A Justiça de Goiás recebeu denúncia do Ministério Público contra cinco guardas civis municipais de Santa Helena de Goiás, acusados de tortura, sequestro e ameaça contra um casal. O crime ocorreu em 11 de março de 2024, quando os agentes invadiram uma residência no Bairro Brasil sem mandado judicial, supostamente para buscar drogas.
Investigação e afastamento
A juíza Thalene Brandão Flauzino de Oliveira, que recebeu a denúncia em 9 de julho, determinou a suspensão do exercício da função pública dos denunciados e proibiu qualquer contato com as vítimas ou seus familiares. A Guarda Civil Municipal de Santa Helena de Goiás confirmou o afastamento dos servidores e instaurou um Processo Administrativo Disciplinar (PAD) para apurar a conduta dos envolvidos.
Detalhes da denúncia
Segundo o MPGO, na madrugada de 11 de março, os guardas invadiram a casa de um casal de amigos após receberem uma denúncia de tráfico de drogas via WhatsApp. A mulher foi submetida a intenso sofrimento físico e psicológico, arrastada e agredida com coronhadas no rosto para revelar onde estavam as drogas. O homem foi algemado, teve o rosto coberto com um pano e sofreu sucessivos espancamentos e episódios de asfixia até perder a consciência.

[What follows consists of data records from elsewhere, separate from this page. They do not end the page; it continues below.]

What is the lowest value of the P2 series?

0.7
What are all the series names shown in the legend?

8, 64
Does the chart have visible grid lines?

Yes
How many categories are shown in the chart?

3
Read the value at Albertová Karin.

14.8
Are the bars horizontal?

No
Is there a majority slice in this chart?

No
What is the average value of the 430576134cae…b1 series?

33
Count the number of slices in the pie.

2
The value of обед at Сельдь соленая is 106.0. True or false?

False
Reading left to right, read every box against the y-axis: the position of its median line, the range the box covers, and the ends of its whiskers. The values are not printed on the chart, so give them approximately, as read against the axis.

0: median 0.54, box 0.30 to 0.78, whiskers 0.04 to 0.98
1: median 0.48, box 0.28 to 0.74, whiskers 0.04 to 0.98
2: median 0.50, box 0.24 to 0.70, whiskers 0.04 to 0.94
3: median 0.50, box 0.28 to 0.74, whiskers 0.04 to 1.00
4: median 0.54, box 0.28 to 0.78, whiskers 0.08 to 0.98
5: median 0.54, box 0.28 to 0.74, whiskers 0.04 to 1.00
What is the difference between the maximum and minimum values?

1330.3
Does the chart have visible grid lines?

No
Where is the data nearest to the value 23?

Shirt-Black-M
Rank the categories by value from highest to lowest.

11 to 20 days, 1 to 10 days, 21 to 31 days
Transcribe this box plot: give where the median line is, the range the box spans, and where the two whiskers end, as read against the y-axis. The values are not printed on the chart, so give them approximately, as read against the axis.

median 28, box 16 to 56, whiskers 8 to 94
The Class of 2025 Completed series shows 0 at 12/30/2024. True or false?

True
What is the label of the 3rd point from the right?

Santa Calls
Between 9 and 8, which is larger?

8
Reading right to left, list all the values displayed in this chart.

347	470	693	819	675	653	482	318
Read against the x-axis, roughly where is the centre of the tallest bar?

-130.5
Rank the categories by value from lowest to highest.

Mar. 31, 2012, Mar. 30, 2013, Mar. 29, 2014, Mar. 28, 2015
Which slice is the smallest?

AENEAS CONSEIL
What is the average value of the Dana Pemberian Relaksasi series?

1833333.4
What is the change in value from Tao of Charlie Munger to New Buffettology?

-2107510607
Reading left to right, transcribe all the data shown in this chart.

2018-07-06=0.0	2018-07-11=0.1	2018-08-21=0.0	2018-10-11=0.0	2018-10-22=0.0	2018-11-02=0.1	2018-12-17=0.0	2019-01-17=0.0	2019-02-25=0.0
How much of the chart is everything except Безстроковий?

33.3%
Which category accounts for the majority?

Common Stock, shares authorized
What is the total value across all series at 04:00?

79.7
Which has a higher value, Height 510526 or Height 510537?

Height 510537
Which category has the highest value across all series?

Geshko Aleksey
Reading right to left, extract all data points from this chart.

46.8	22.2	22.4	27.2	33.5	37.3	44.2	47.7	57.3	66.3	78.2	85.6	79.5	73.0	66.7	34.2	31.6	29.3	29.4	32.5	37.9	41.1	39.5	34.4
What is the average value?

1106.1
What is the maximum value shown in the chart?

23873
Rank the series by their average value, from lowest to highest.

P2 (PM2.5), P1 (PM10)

Ele foi reanimado com água para que as agressões continuassem.
Após o homem indicar a localização de algumas pedras semelhantes a crack, três guardas o levaram em uma viatura oficialmente fora de operação para uma área de mata. Lá, as agressões continuaram, e um dos denunciados efetuou um disparo próximo ao ouvido da vítima e tentou atirar novamente, mas a arma falhou. O homem conseguiu fugir pela vegetação. A mulher foi ameaçada para que não denunciasse o caso.
Impacto e reações
A advogada das vítimas, Rosemere de Oliveira Santos, afirmou que o homem perdeu a visão de um olho e precisou deixar a cidade por temer represálias. “Ele me falou que nem tá enxergando de um olho e teve até que sair da cidade por conta das pessoas indo atrás dele”, disse.
A defesa dos guardas — Camila Maria Soares, Dieilis Ronieli Serpa, Huan Felipe de Castro Batista, Johnathan Ramon Freitas Alves e Matheus Souza Rabelo — informou que o recebimento da denúncia apenas marca o início da ação penal e não representa condenação, e que irá contestar as acusações ao longo do processo.
A Associação das Guardas Civis do Estado de Goiás (AGCGO) manifestou “absoluta confiança na idoneidade, na conduta funcional e no histórico profissional dos Guardas Civis envolvidos, profissionais que dedicam suas vidas à proteção da população, ao combate à criminalidade e à preservação da ordem pública”.
O Ministério Público pediu a condenação dos guardas, a perda dos cargos públicos, a interdição para o exercício de funções públicas e o pagamento de indenização mínima de R$ 50 mil às vítimas.